In this book he documents the emigration of Prussian Lutherans to America in the middle of the 19th century. He includes extensive emigrant lists which have become a valuable resource for genealogical research.

- Wilhelm Iwan, Die religiösen Wanderungen in Schlesien, Jahrbuch des Vereins für Schlesische Kirchengeschichte XXIX.Band, Liegnitz: Oscar Heinze, Buchdruckerei und Verlagsanstalt, 1939 .

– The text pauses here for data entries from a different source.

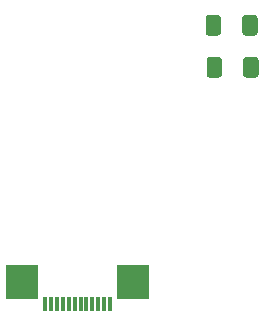
<source format=gbr>
%TF.GenerationSoftware,KiCad,Pcbnew,(5.1.9)-1*%
%TF.CreationDate,2021-08-30T10:52:12+01:00*%
%TF.ProjectId,projecto1,70726f6a-6563-4746-9f31-2e6b69636164,1.5*%
%TF.SameCoordinates,Original*%
%TF.FileFunction,Paste,Top*%
%TF.FilePolarity,Positive*%
%FSLAX46Y46*%
G04 Gerber Fmt 4.6, Leading zero omitted, Abs format (unit mm)*
G04 Created by KiCad (PCBNEW (5.1.9)-1) date 2021-08-30 10:52:12*
%MOMM*%
%LPD*%
G01*
G04 APERTURE LIST*
%ADD10R,2.700000X3.000000*%
%ADD11R,0.300000X1.200000*%
G04 APERTURE END LIST*
D10*
%TO.C,J2*%
X42310000Y-75297000D03*
X51670000Y-75297000D03*
D11*
X44240000Y-77157000D03*
X44740000Y-77157000D03*
X45240000Y-77157000D03*
X45740000Y-77157000D03*
X46240000Y-77157000D03*
X46740000Y-77157000D03*
X47240000Y-77157000D03*
X47740000Y-77157000D03*
X48240000Y-77157000D03*
X48740000Y-77157000D03*
X49240000Y-77157000D03*
X49740000Y-77157000D03*
%TD*%
%TO.C,R5*%
G36*
G01*
X61008500Y-57711500D02*
X61008500Y-56461500D01*
G75*
G02*
X61258500Y-56211500I250000J0D01*
G01*
X62058500Y-56211500D01*
G75*
G02*
X62308500Y-56461500I0J-250000D01*
G01*
X62308500Y-57711500D01*
G75*
G02*
X62058500Y-57961500I-250000J0D01*
G01*
X61258500Y-57961500D01*
G75*
G02*
X61008500Y-57711500I0J250000D01*
G01*
G37*
G36*
G01*
X57908500Y-57711500D02*
X57908500Y-56461500D01*
G75*
G02*
X58158500Y-56211500I250000J0D01*
G01*
X58958500Y-56211500D01*
G75*
G02*
X59208500Y-56461500I0J-250000D01*
G01*
X59208500Y-57711500D01*
G75*
G02*
X58958500Y-57961500I-250000J0D01*
G01*
X58158500Y-57961500D01*
G75*
G02*
X57908500Y-57711500I0J250000D01*
G01*
G37*
%TD*%
%TO.C,R4*%
G36*
G01*
X60933500Y-54155500D02*
X60933500Y-52905500D01*
G75*
G02*
X61183500Y-52655500I250000J0D01*
G01*
X61983500Y-52655500D01*
G75*
G02*
X62233500Y-52905500I0J-250000D01*
G01*
X62233500Y-54155500D01*
G75*
G02*
X61983500Y-54405500I-250000J0D01*
G01*
X61183500Y-54405500D01*
G75*
G02*
X60933500Y-54155500I0J250000D01*
G01*
G37*
G36*
G01*
X57833500Y-54155500D02*
X57833500Y-52905500D01*
G75*
G02*
X58083500Y-52655500I250000J0D01*
G01*
X58883500Y-52655500D01*
G75*
G02*
X59133500Y-52905500I0J-250000D01*
G01*
X59133500Y-54155500D01*
G75*
G02*
X58883500Y-54405500I-250000J0D01*
G01*
X58083500Y-54405500D01*
G75*
G02*
X57833500Y-54155500I0J250000D01*
G01*
G37*
%TD*%
M02*

</source>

In this publication he documents the migrations of groups into and out of Schlesien over the time period between 1630 and 1939. He details the religious and political events and influences which motivated the establishment of German settlements in this region.

===Refugee===
In 1939, he retired and moved to Breslau hoping for some peaceful years, but at the end of January 1945, towards the end of World War II, as the Russian army was moving into Silesia, he was forced to flee his city on foot taking his ailing wife and his children with him, pulling his luggage behind him on a small sled, leaving behind his books, manuscripts, collections, and property. After several stops, he and his family were fortunate to be taken aboard a hospital train in May 1945, and made the dangerous journey to Lindau on Lake Constance. From there, the refugee office sent them along with other displaced civilians to Wohmbrechts. There they lived under the sponsorship of a farmer by the name of Reichart. Iwan had to earn his keep but was also well treated for five years by the family.

At the age of 80, he succeeded in finding a new home in Wangen im Allgäu where he died on May 27, 1958, aged 86. He is buried together with his wife in the local Sankt Wolfgang cemetery.

===Places named after Wilhelm Iwan===
A street in Hamburg, the Wilhelm-Iwan-Ring in the suburb of Allermöhe, is named after him.